Need Help?

Faculty of Letters

文学部

林 行夫

林 行夫
教員氏名
林 行夫 教授
専門分野
東南アジア上座仏教徒の地域文化史/文化人類学・地域研究

研究内容を教えてください。

日本の仏家をはじめ大乗仏教徒は、パーリ語で伝わる上座仏教を自利声聞の小乗と貶んできました。今ならヘイトスピーチもの。この仏教を僧俗信徒の人生や日常生活、地域史のなかでとらえる研究。タイ留学(1981-1983)、国立民族学博物館(1988-1993)、京都大学(1993-2017)在職中、タイやラオス、東南アジア諸国での調査を重ねてきました。現在はスリランカをふくむ出家行動や寺院のデータを統合し仏教徒の現実を解明しようとしています。

専門分野のおもしろさは何ですか。

英語や現地語を学び、当地の人との関わりのなかで文化を学ぶ研究手法(文化人類学)は時間がかかります。でも、生きている宗教を学べる方法です。本で得た知識を、実社会で試して習いとしてきた明治以来の学問手法とは真逆。事前に学んだ先行研究や調査手法を現場で再構築し続け、そこから得られた経験知を重視します。現代社会は身体を賭して知を得ることを遠ざけますが、その知見は他者と自分、異文化と自文化を架橋する宝になります。

なぜその分野を専門として選ばれましたか。

2回生まで学問にまったく興味なし。3回生の大宮で文化人類学と東南アジア仏教の講義に出逢う。欧米を崇める知識人が欧米以外の地域や文化を劣位におく。
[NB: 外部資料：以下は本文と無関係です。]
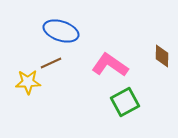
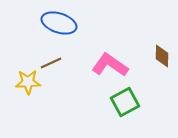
blue ellipse: moved 2 px left, 8 px up
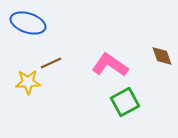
blue ellipse: moved 31 px left
brown diamond: rotated 20 degrees counterclockwise
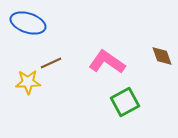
pink L-shape: moved 3 px left, 3 px up
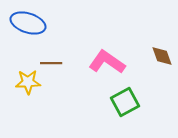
brown line: rotated 25 degrees clockwise
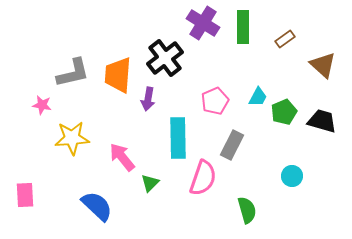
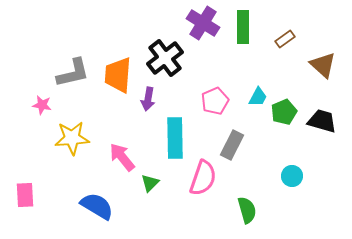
cyan rectangle: moved 3 px left
blue semicircle: rotated 12 degrees counterclockwise
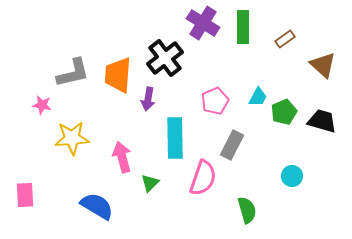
pink arrow: rotated 24 degrees clockwise
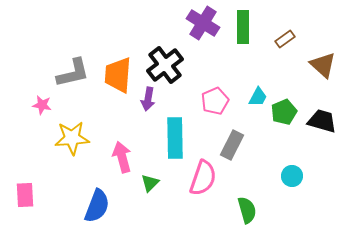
black cross: moved 7 px down
blue semicircle: rotated 80 degrees clockwise
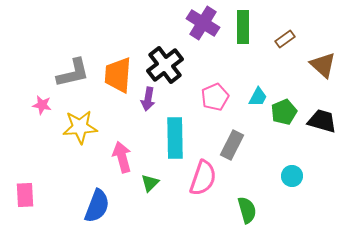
pink pentagon: moved 4 px up
yellow star: moved 8 px right, 11 px up
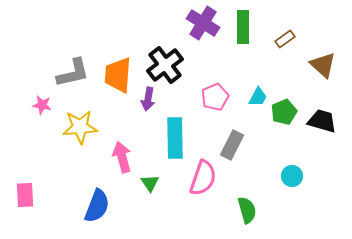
green triangle: rotated 18 degrees counterclockwise
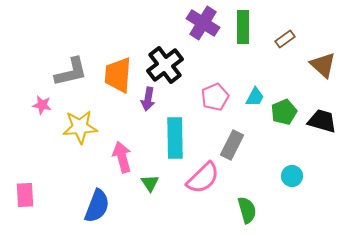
gray L-shape: moved 2 px left, 1 px up
cyan trapezoid: moved 3 px left
pink semicircle: rotated 27 degrees clockwise
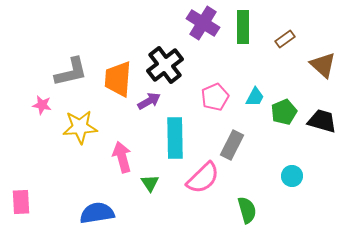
orange trapezoid: moved 4 px down
purple arrow: moved 1 px right, 2 px down; rotated 130 degrees counterclockwise
pink rectangle: moved 4 px left, 7 px down
blue semicircle: moved 7 px down; rotated 120 degrees counterclockwise
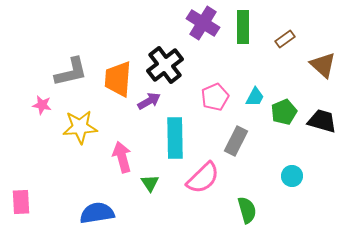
gray rectangle: moved 4 px right, 4 px up
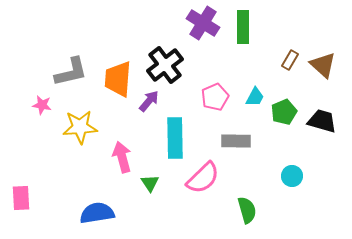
brown rectangle: moved 5 px right, 21 px down; rotated 24 degrees counterclockwise
purple arrow: rotated 20 degrees counterclockwise
gray rectangle: rotated 64 degrees clockwise
pink rectangle: moved 4 px up
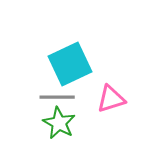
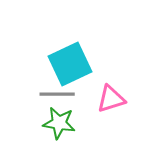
gray line: moved 3 px up
green star: rotated 20 degrees counterclockwise
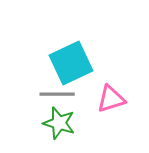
cyan square: moved 1 px right, 1 px up
green star: rotated 8 degrees clockwise
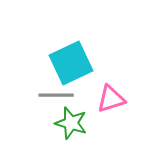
gray line: moved 1 px left, 1 px down
green star: moved 12 px right
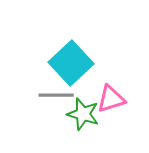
cyan square: rotated 18 degrees counterclockwise
green star: moved 12 px right, 9 px up
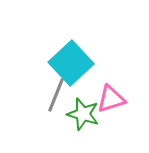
gray line: rotated 68 degrees counterclockwise
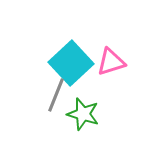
pink triangle: moved 37 px up
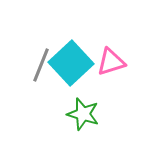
gray line: moved 15 px left, 30 px up
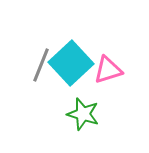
pink triangle: moved 3 px left, 8 px down
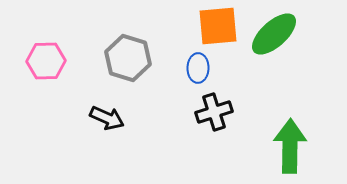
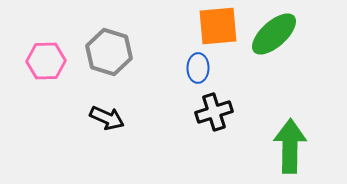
gray hexagon: moved 19 px left, 6 px up
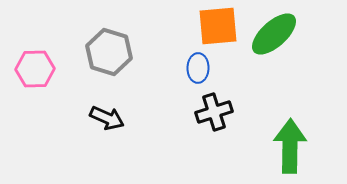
pink hexagon: moved 11 px left, 8 px down
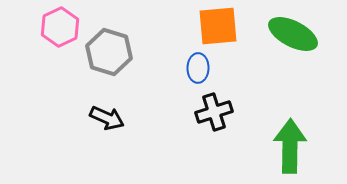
green ellipse: moved 19 px right; rotated 69 degrees clockwise
pink hexagon: moved 25 px right, 42 px up; rotated 24 degrees counterclockwise
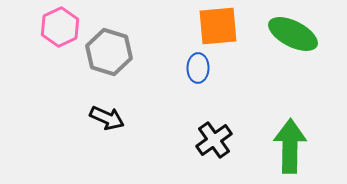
black cross: moved 28 px down; rotated 18 degrees counterclockwise
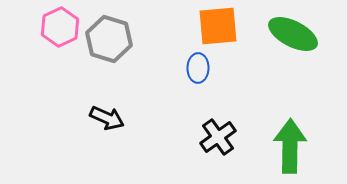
gray hexagon: moved 13 px up
black cross: moved 4 px right, 3 px up
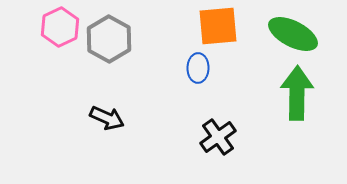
gray hexagon: rotated 12 degrees clockwise
green arrow: moved 7 px right, 53 px up
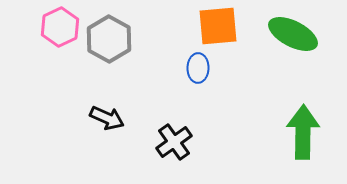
green arrow: moved 6 px right, 39 px down
black cross: moved 44 px left, 5 px down
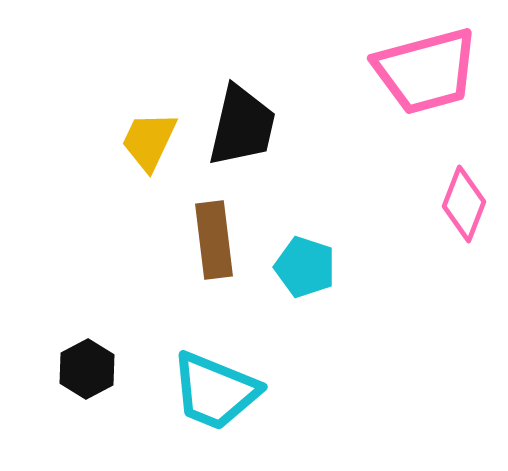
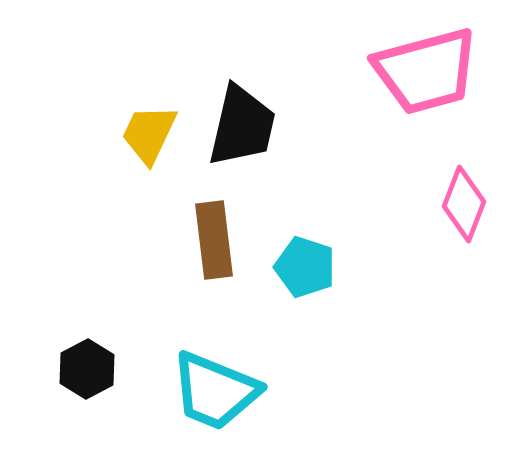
yellow trapezoid: moved 7 px up
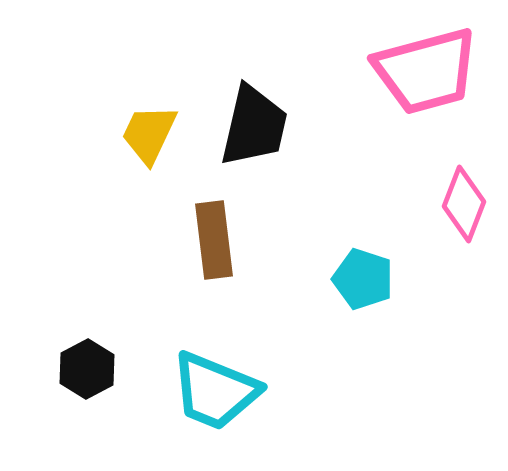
black trapezoid: moved 12 px right
cyan pentagon: moved 58 px right, 12 px down
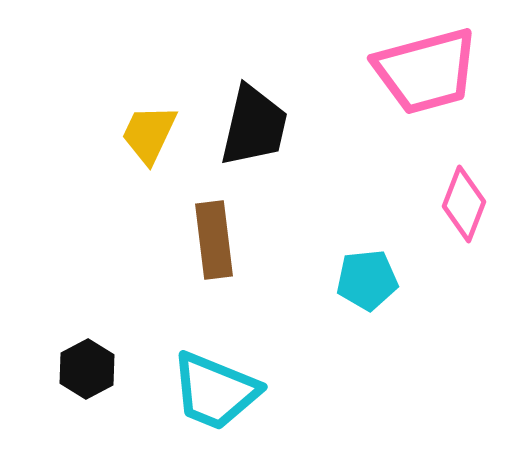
cyan pentagon: moved 4 px right, 1 px down; rotated 24 degrees counterclockwise
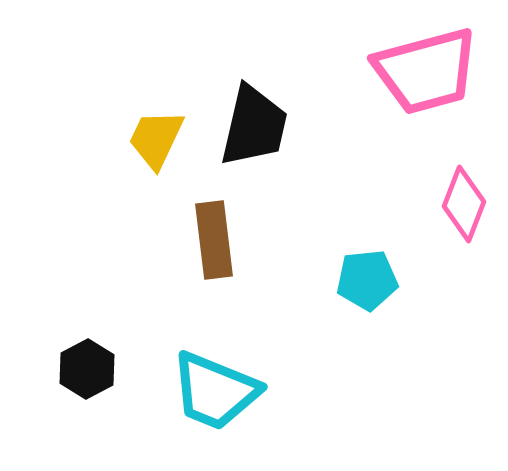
yellow trapezoid: moved 7 px right, 5 px down
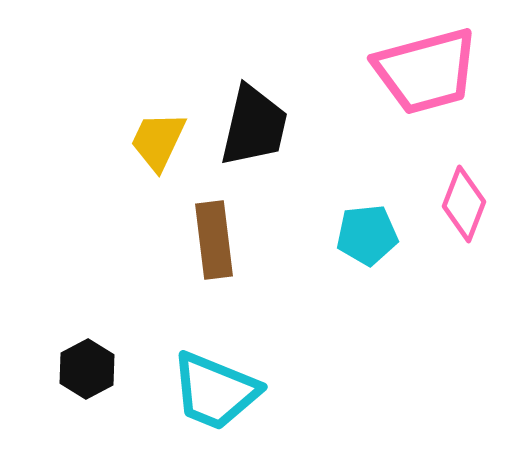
yellow trapezoid: moved 2 px right, 2 px down
cyan pentagon: moved 45 px up
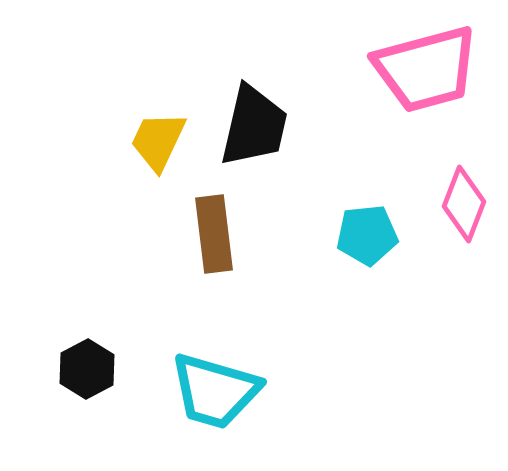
pink trapezoid: moved 2 px up
brown rectangle: moved 6 px up
cyan trapezoid: rotated 6 degrees counterclockwise
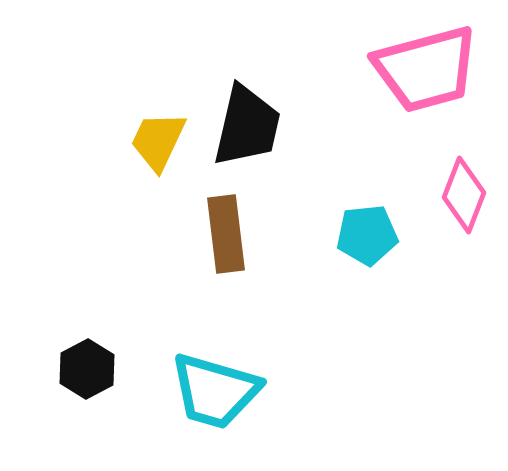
black trapezoid: moved 7 px left
pink diamond: moved 9 px up
brown rectangle: moved 12 px right
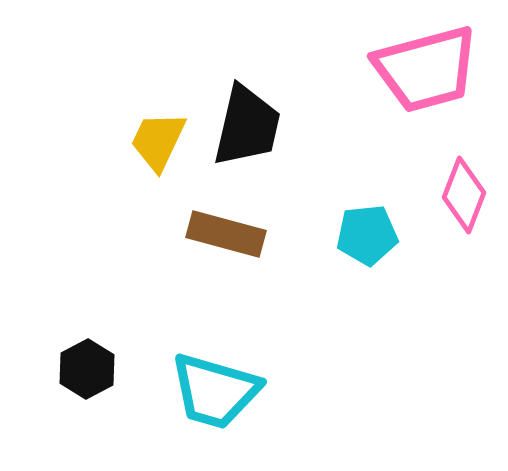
brown rectangle: rotated 68 degrees counterclockwise
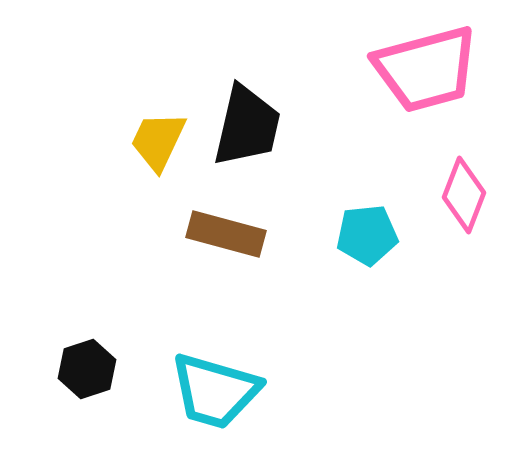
black hexagon: rotated 10 degrees clockwise
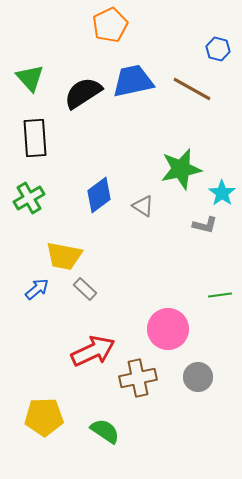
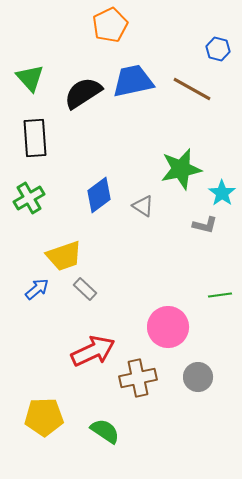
yellow trapezoid: rotated 30 degrees counterclockwise
pink circle: moved 2 px up
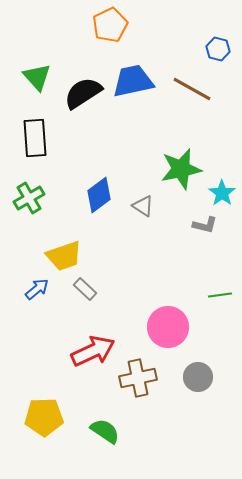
green triangle: moved 7 px right, 1 px up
でも、現代日本も便乗する世界的権威や支配的な語りの実像と根拠=からくり=は、劣位におかれた周縁世界に身をおいて初めて見えてくる。学識者、メディアで流通する教説や議論に自己疎外を重ねることをやめ、現場にでかけて現場で考える学びとの遭遇。すべてが偶然。ただ、中学生から天邪鬼、選択は偶然にして必然だったとも。